Następnie, 30 sierpnia, Lansing poinformował amerykańskiego konsula generalnego w Omsku, że „pożyczka została już udzielona w normalnym trybie”. Dwie piąte kwoty wyłożyły banki brytyjskie, a trzy piąte banki amerykańskie. Dwie trzecie całej sumy miało zostać wydane w Wielkiej Brytanii i Stanach Zjednoczonych, natomiast pozostała jedna trzecia – gdzie tylko życzyć sobie będzie rząd Kołczaka. Zabezpieczeniem pożyczki było rosyjskie złoto (Kołczaka), które przetransportowano do San Francisco. Terminy opisanych wcześniej transportów radzieckiego złota wskazują, że podjęcie współpracy z Sowietami przy sprzedaży złota nastąpiło tuż po umowie z Kołczakiem.

Handel radzieckim złotem i pożyczka dla Kołczaka sugerują również, że twierdzenie Carrolla Quigleya, że grupa Morgana infiltrowała krajową lewicę, stosowało się także do zagranicznych ruchów rewolucyjnych i kontrrewolucyjnych. Latem 1919 roku wojska radzieckie były w odwrocie na Krymie i na Ukrainie, tak więc ten czarny obraz mógł skłonić brytyjskich i amerykańskich bankierów do poprawienia stosunków z siłami antybolszewickimi. Oczywistą taktyką byłoby działanie na dwa fronty, co pozwoliłoby znaleźć się w korzystnej pozycji podczas negocjowania koncesji i interesów niezależnie od tego, czy nowy rząd ustabilizuje się po zwycięstwie rewolucji czy kontrrewolucji. Ponieważ nigdy nie da się z góry przewidzieć wyniku jakiegokolwiek konfliktu, pomysł polega na tym, aby stawiać na wszystkie konie w rewolucyjnym wyścigu. Pomagano więc zarówno Sowietom, jak i antybolszewikom – podczas gdy rząd brytyjski wspierał Denikina na Ukrainie, a rząd francuski pomagał Polakom.

xxx

Tak to w zarysie wyglądało podczas rewolucji październikowej i pewnie podobnie to wygląda obecnie na wojnie na Ukrainie.
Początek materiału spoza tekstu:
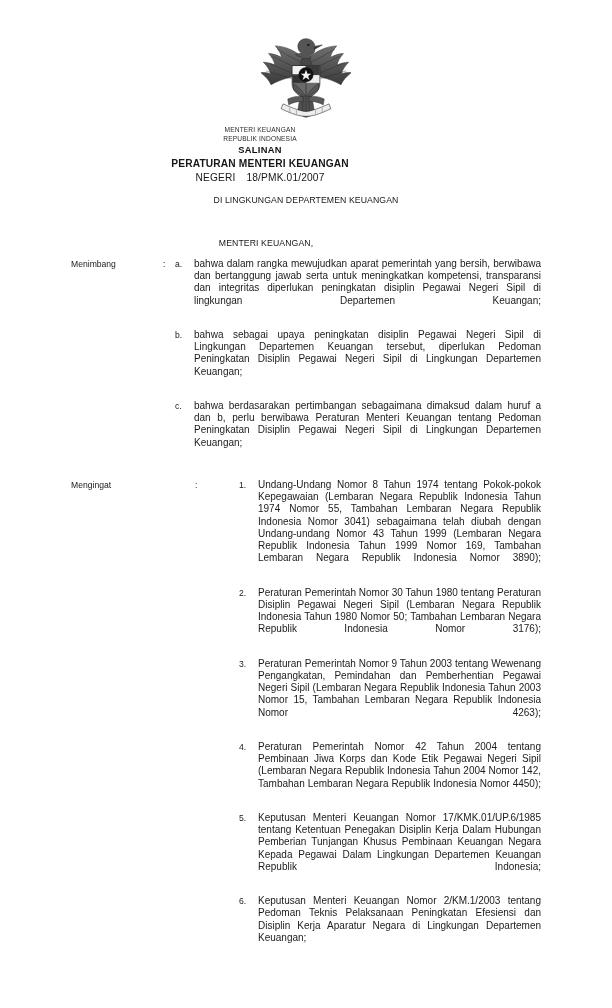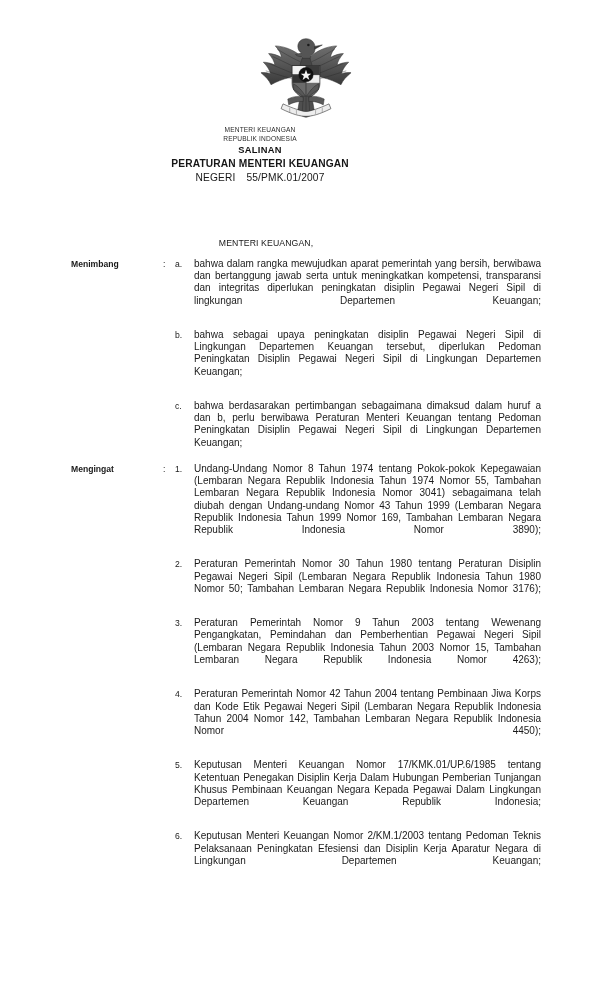--- a/index.html
+++ b/index.html
@@ -107,30 +107,29 @@
     top: 258px;
     left: 0;
     width: 612px;
   }
 
   .clause {
     display: flex;
     align-items: flex-start;
     margin-bottom: 0;
   }
-  .clause + .clause { margin-top: 2px; }
+  .clause + .clause { margin-top: 18px; gap: 32px; }
 
   .clause-label {
     width: 92px;
     margin-left: 71px;
     flex: 0 0 92px;
     font-size: 8.6px;
     line-height: 12.2px;
     color: #1a1a1a;
-    font-weight: bold;
   }
   .clause-colon {
     width: 12px;
     flex: 0 0 12px;
     font-size: 8.6px;
     line-height: 12.2px;
     color: #1a1a1a;
   }
   .clause-items {
     flex: 1 1 auto;
@@ -243,24 +242,25 @@
         </g>
       </g>
     </svg>
   </div>
 
   <div class="header-block">
     <div class="hdr-small">MENTERI KEUANGAN</div>
     <div class="hdr-small">REPUBLIK INDONESIA</div>
     <div class="hdr-salinan">SALINAN</div>
     <div class="hdr-line">PERATURAN MENTERI KEUANGAN</div>
-    <div class="hdr-nomor"><span>NEGERI</span><span class="gap"></span><span>55/PMK.01/2007</span></div>
+    <div class="hdr-nomor"><span>NEGERI</span><span class="gap"></span><span>18/PMK.01/2007</span></div>
   </div>
 
   <div class="subject">
+    <div>DI LINGKUNGAN DEPARTEMEN KEUANGAN</div>
   </div>
 
   <div class="addressee">MENTERI KEUANGAN,</div>
 
   <div class="body">
 
     <div class="clause">
       <div class="clause-label">Menimbang</div>
       <div class="clause-colon">:</div>
       <div class="clause-items">

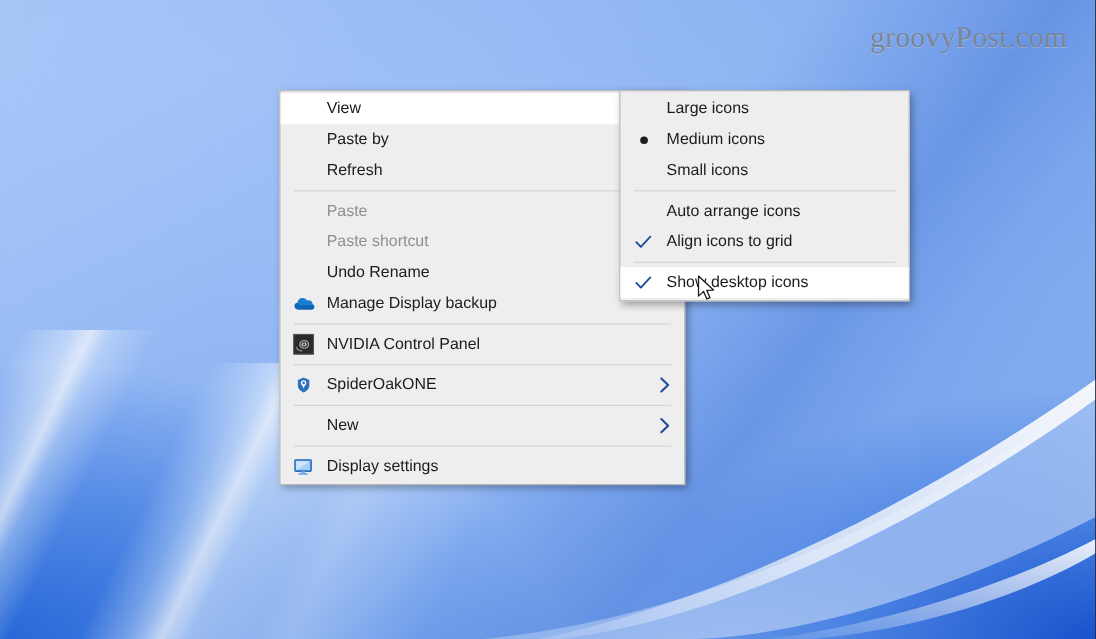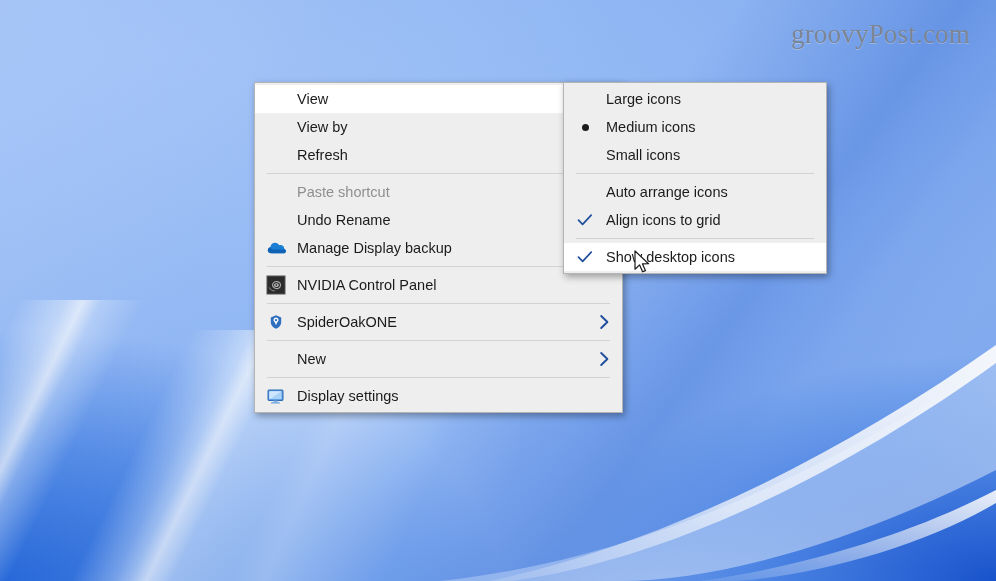--- a/index.html
+++ b/index.html
@@ -251,32 +251,36 @@
         <span class="mi-icon empty"></span>
         <span class="mi-label">View</span>
         <span class="mi-arrow">
           <svg width="11" height="16" viewBox="0 0 11 16">
             <path d="M2.2,2 L8.4,8 L2.2,14" fill="none" stroke="#1f4e9c" stroke-width="1.9" stroke-linecap="round" stroke-linejoin="round"></path>
           </svg>
         </span>
       </div>
       <div class="mi">
         <span class="mi-icon empty"></span>
-        <span class="mi-label">View by</span>
+        <span class="mi-label">Paste by</span>
         <span class="mi-arrow">
           <svg width="11" height="16" viewBox="0 0 11 16">
             <path d="M2.2,2 L8.4,8 L2.2,14" fill="none" stroke="#1f4e9c" stroke-width="1.9" stroke-linecap="round" stroke-linejoin="round"></path>
           </svg>
         </span>
       </div>
       <div class="mi">
         <span class="mi-icon empty"></span>
         <span class="mi-label">Refresh</span>
       </div>
       <div class="sep"></div>
+      <div class="mi disabled">
+        <span class="mi-icon empty"></span>
+        <span class="mi-label">Paste</span>
+      </div>
       <div class="mi disabled">
         <span class="mi-icon empty"></span>
         <span class="mi-label">Paste shortcut</span>
       </div>
       <div class="mi">
         <span class="mi-icon empty"></span>
         <span class="mi-label">Undo Rename</span>
         <span class="mi-accel">Ctrl+Z</span>
       </div>
       <div class="mi">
Naiwnością było by twierdzenie, że w polityce jest inaczej. Ten, kto ma pieniądze, obstawia wszystkie konie, czyli partie polityczne, stowarzyszenia, komitety wyborcze itp. Właśnie w poniedziałek, 14 sierpnia, został zarejestrowany komitet wyborczy Ruchu Dobrobytu i Pokoju. Nie obyło się bez utrudnień, bo w piątek przy próbie rejestracji „padły” serwery PKW. To miało uwiarygodnić Ruch jako stowarzyszenie niezależne od rządu i jakiejkolwiek partii. Taki tani chwyt tych, którzy mają monopol na druk pieniądza. Skoro jednak stosują te tanie chwyty, to znaczy, że jest wielu, którzy się na nie nabierają.